A Novel Hybrid PID-LQR Controller for Sit-To-Stand Assistance Using a CAD-Integrated Simscape Multibody Lower Limb Exoskeleton

TL;DR

This paper introduces a new Hybrid PID-LQR control strategy for lower limb exoskeletons, demonstrating significant improvements in accuracy and response time during sit-to-stand movements through detailed simulation.

Contribution

The study develops and evaluates a novel Hybrid PID-LQR controller, integrating optimal transient response and disturbance rejection for exoskeleton sit-to-stand assistance.

Findings

Hybrid PID-LQR reduces RMSE by over 70% compared to PID.

Settling time is over 90% faster with Hybrid PID-LQR.
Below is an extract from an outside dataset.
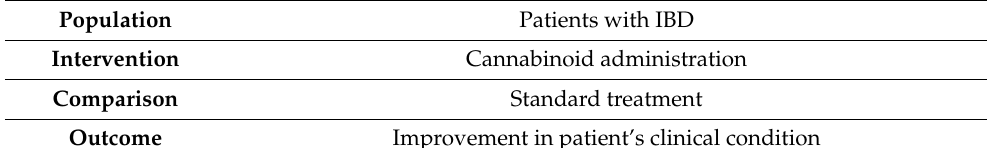
Population Patients with IBD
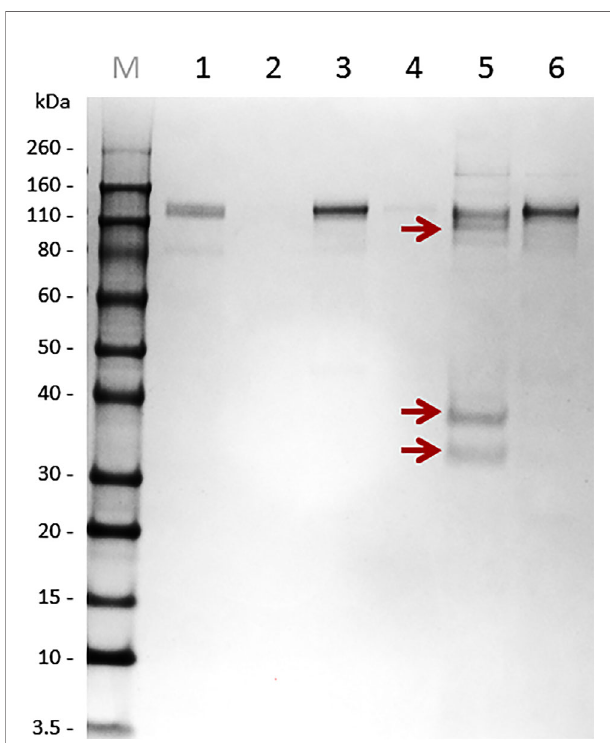
FIGURE 2 | Non-reducing SDS-PAGE separation of immunoprecipitated salivary antigens using protein A paramagnetic beads. Immunoglobulins (Ig ’ s) from both immunized (repeated feeding) and naïve rabbit sera were immobilized on Protein A magnetic beads. These immunoglobulin-loaded beads were used for antigen fi shing in pilocarpine-induced saliva of I. ricinus females fed on a rabbit for six days. Bound antigens to immunoglobulins from immunized and naïve rabbits were eluted and subjected to SDS-PAGE. M – Novex Sharp Marker, 1 – immunoglobulin fraction from “ immunised ” rabbits, 2 – SN after bead pelleting (indicates immobilization of “ immunised ” Ig ’ s on Protein A beads), 3 – immunoglobulin fraction from naïve rabbits, 4 – SN after bead pelleting (indicates immobilization of naive Ig ’ s on Protein A beads), 5 – elution fraction from “ immune ” beads, 6 – elution fraction from “ naïve ” beads. Bands from experimental group (red arrows) and corresponding areas from the control gel control were sliced out the gel and subjected to proteomic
Controller limits overshoot to below 6% across joints.

Abstract

Precise control of lower limb exoskeletons during sit-to-stand (STS) transitions remains a central challenge in rehabilitation robotics owing to the highly nonlinear, time-varying dynamics of the human-exoskeleton system and the stringent trajectory tracking requirements imposed by clinical safety. This paper presents the systematic design, simulation, and comparative evaluation of three control strategies: a classical Proportional-Integral-Derivative (PID) controller, a Linear Quadratic Regulator (LQR), and a novel Hybrid PID-LQR controller applied to a bilateral lower limb exoskeleton performing the sit-to-stand transition. A high-fidelity, physics-based dynamic model of the exoskeleton is constructed by importing a SolidWorks CAD assembly directly into the MATLAB/Simulink Simscape Multibody environment, preserving accurate geometric and inertial properties of all links. Physiologically representative reference joint trajectories for the hip, knee, and ankle joints are generated using OpenSim musculoskeletal simulation and decomposed into three biomechanical phases: flexion-momentum (0-33%), momentum-transfer (34-66%), and extension (67-100%). The proposed Hybrid PID-LQR controller combines the optimal transient response of LQR with the integral disturbance rejection of PID through a tuned blending coefficient alpha = 0.65. Simulation results demonstrate that the Hybrid PID-LQR achieves RMSE reductions of 72.3% and 70.4% over PID at the hip and knee joints, respectively, reduces settling time by over 90% relative to PID across all joints, and limits overshoot to 2.39%-6.10%, confirming its superiority over both baseline strategies across all evaluated performance metrics and demonstrating strong translational potential for clinical assistive exoskeleton deployment.